» WORK INSTRUCTIONS
List each line of the material that contains the word "nearest", copying every such line in full.

[Start of section]

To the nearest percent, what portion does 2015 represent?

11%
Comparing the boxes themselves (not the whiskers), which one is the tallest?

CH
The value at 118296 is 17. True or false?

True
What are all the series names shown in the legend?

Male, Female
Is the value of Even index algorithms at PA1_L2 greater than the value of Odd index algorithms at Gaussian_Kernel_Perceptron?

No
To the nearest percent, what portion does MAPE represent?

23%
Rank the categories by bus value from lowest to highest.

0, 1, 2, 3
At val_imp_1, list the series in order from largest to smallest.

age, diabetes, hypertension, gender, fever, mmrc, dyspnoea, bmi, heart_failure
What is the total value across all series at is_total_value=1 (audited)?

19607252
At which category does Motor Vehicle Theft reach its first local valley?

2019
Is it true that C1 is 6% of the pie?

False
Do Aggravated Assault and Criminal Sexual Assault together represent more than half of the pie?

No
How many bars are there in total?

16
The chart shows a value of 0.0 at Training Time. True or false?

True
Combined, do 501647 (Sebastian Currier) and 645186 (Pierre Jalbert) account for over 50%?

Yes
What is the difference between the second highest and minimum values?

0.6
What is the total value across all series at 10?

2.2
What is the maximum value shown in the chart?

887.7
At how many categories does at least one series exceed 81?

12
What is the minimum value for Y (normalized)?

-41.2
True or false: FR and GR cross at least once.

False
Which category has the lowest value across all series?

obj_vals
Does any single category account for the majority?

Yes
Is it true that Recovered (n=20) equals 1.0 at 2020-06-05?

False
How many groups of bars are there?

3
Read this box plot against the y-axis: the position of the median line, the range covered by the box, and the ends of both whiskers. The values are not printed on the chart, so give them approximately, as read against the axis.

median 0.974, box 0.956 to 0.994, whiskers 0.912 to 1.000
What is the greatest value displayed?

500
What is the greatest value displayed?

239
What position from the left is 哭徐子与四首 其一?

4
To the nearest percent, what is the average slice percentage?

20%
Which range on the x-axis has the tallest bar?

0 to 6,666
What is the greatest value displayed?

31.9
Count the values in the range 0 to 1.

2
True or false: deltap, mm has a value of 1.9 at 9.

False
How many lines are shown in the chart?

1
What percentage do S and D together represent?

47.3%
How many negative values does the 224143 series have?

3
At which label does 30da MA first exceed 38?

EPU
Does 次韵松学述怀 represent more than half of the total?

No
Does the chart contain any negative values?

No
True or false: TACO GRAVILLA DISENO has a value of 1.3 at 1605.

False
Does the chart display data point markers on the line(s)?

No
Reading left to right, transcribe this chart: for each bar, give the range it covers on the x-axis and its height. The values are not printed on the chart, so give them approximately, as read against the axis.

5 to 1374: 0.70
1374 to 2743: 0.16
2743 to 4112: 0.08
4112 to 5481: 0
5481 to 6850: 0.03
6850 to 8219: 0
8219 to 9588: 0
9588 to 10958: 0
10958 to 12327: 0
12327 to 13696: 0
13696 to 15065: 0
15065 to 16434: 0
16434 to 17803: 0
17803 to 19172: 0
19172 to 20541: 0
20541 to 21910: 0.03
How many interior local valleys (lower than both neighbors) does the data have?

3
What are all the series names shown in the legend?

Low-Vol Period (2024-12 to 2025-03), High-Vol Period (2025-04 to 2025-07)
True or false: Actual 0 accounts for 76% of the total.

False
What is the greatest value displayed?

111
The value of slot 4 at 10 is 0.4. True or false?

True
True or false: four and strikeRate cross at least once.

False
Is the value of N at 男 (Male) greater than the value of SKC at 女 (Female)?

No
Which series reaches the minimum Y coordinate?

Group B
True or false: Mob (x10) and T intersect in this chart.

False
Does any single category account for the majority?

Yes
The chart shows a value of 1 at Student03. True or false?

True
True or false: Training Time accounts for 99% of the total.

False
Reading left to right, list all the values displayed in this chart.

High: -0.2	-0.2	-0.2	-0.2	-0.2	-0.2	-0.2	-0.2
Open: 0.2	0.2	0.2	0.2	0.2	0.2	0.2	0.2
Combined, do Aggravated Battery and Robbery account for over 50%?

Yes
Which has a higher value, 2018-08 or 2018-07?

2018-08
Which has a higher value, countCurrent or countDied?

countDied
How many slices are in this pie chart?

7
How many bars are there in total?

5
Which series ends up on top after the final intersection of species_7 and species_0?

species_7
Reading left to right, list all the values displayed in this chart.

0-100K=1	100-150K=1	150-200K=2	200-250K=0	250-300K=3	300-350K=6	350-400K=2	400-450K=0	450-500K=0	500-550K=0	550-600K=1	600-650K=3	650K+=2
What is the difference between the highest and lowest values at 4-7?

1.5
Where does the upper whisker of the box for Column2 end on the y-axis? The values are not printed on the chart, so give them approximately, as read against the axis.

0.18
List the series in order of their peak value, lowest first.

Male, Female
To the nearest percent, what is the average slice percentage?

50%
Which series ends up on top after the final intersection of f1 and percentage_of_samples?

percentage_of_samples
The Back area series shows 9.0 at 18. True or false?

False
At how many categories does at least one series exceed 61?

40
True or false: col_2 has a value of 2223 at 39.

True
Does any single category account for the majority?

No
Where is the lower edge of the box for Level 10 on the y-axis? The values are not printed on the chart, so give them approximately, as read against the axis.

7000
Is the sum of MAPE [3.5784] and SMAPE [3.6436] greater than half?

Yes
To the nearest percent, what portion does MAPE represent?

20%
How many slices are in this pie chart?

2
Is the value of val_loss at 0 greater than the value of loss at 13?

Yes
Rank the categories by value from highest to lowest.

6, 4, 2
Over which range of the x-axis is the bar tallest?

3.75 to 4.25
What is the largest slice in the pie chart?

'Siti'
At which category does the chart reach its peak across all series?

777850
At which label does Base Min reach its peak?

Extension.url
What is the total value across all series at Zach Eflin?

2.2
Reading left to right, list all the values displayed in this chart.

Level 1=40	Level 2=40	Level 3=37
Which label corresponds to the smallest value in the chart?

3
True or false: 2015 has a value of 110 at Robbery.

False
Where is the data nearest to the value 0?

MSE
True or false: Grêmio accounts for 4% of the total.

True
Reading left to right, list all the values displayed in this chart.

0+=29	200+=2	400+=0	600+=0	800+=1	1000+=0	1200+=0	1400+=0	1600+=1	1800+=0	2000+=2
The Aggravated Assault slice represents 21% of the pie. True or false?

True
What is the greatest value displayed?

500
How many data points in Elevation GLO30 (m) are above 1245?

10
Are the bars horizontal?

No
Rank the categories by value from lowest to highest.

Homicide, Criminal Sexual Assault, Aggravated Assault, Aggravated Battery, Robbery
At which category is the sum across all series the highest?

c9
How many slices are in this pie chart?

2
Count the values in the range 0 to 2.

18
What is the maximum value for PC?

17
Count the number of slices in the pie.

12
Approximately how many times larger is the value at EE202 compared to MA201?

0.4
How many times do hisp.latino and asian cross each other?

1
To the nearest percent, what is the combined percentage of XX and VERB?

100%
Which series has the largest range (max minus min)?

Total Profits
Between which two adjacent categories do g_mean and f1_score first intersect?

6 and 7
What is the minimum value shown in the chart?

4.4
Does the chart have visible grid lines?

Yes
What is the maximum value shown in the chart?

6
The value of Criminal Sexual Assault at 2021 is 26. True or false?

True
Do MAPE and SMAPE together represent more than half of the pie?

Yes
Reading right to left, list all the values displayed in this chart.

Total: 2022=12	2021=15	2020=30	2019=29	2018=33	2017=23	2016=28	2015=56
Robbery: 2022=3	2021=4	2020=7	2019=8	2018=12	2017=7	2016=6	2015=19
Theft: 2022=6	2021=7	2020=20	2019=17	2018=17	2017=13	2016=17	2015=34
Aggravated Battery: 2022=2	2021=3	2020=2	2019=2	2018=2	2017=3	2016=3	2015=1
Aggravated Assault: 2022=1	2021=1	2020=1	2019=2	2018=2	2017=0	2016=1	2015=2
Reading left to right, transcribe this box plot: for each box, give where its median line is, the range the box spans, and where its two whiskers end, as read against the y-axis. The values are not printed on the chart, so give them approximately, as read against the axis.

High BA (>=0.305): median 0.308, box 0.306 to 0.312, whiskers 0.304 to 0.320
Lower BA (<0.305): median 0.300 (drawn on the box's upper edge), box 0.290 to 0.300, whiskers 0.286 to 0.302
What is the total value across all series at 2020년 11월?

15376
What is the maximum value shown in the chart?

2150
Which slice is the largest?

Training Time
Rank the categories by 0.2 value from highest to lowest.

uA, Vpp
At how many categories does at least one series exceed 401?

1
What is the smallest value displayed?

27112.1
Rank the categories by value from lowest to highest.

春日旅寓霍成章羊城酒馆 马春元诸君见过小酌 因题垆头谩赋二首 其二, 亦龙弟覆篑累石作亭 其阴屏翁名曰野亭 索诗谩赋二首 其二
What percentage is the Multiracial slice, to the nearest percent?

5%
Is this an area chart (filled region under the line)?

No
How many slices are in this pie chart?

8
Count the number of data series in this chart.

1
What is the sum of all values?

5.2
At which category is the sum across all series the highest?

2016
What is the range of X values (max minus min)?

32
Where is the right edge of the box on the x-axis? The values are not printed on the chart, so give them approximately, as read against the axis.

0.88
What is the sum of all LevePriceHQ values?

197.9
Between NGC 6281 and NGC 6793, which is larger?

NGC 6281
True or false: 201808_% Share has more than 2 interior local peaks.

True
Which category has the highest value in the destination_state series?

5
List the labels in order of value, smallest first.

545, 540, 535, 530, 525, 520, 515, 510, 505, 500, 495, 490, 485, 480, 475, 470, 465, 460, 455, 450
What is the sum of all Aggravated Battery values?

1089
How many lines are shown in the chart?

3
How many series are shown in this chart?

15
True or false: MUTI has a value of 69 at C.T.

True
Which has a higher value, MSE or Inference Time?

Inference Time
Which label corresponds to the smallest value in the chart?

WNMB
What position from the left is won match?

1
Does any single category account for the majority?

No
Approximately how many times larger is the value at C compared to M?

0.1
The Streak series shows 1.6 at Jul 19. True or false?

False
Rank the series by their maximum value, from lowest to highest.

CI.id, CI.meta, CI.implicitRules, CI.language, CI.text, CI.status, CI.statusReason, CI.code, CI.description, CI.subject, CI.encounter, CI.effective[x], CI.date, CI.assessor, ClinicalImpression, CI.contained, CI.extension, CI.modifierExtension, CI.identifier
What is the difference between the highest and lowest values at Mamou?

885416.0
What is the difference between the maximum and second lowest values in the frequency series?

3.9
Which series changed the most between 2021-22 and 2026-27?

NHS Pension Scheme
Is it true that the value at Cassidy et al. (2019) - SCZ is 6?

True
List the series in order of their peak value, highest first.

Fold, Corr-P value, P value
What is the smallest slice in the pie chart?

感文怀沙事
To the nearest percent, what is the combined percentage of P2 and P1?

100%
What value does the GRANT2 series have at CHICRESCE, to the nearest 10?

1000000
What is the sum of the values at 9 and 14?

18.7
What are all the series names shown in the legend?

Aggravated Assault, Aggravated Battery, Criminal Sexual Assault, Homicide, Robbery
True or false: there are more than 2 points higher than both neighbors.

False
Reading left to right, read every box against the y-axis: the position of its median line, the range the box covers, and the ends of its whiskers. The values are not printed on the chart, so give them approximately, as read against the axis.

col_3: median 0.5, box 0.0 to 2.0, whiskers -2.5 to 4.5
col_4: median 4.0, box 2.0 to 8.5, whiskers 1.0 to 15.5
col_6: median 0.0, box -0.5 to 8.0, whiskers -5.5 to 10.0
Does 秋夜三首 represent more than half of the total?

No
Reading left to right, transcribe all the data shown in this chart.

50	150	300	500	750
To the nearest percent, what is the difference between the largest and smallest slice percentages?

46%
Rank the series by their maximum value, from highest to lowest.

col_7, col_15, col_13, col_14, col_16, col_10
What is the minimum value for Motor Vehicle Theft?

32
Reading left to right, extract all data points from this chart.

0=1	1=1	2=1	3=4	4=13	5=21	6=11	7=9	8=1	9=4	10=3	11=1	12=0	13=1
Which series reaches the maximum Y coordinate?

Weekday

[End of section]

» EXERCISE SOLUTION
To the nearest percent, what portion does 2015 represent?
To the nearest percent, what portion does MAPE represent?
To the nearest percent, what is the average slice percentage?
To the nearest percent, what is the average slice percentage?
To the nearest percent, what portion does MAPE represent?
Where is the data nearest to the value 0?
To the nearest percent, what is the combined percentage of XX and VERB?
What percentage is the Multiracial slice, to the nearest percent?
To the nearest percent, what is the combined percentage of P2 and P1?
What value does the GRANT2 series have at CHICRESCE, to the nearest 10?
To the nearest percent, what is the difference between the largest and smallest slice percentages?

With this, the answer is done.